### Work task
Switch each "direction" to "sign" throughout the rows below, and give every row again with all else unchanged. Leave out the pictures.

### The input
####

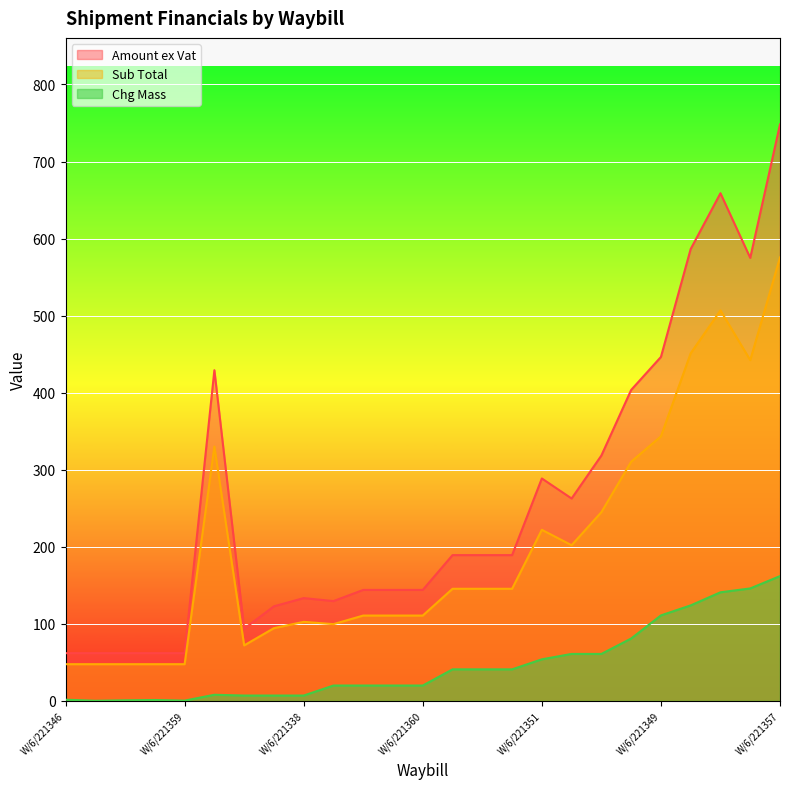

The value of Sub Total at W/6/221358 is 69.5. True or false?

False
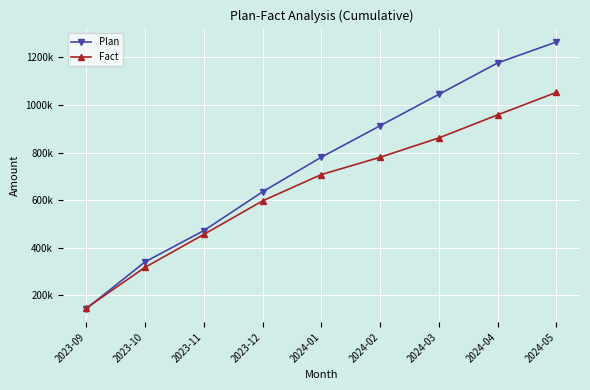

At which label is Plan closest to 704411?

2023-12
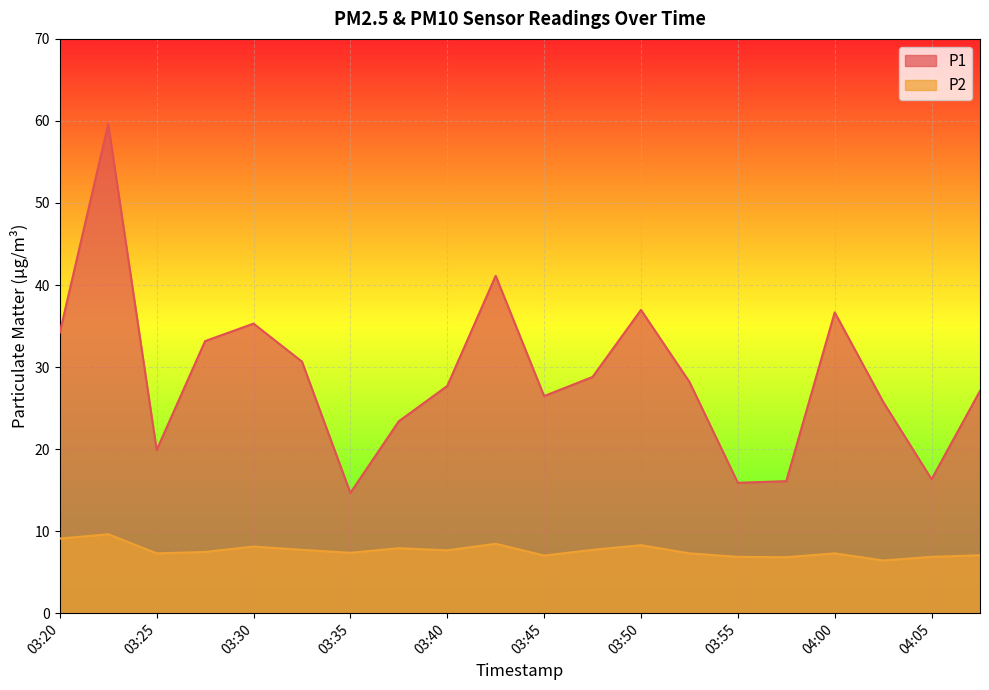

Where is the first local maximum for P2?

03:23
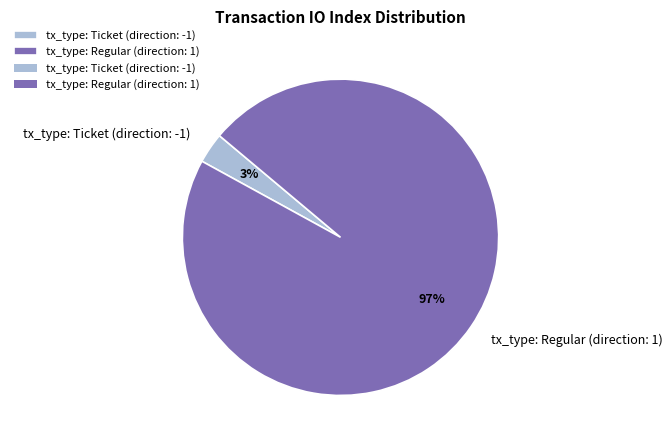

Combined, do tx_type: Regular (direction: 1) and tx_type: Ticket (direction: -1) account for over 50%?

Yes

####

### Response below
The value of Sub Total at W/6/221358 is 69.5. True or false?

False

At which label is Plan closest to 704411?

2023-12

Where is the first local maximum for P2?

03:23

Combined, do tx_type: Regular (sign: 1) and tx_type: Ticket (sign: -1) account for over 50%?

Yes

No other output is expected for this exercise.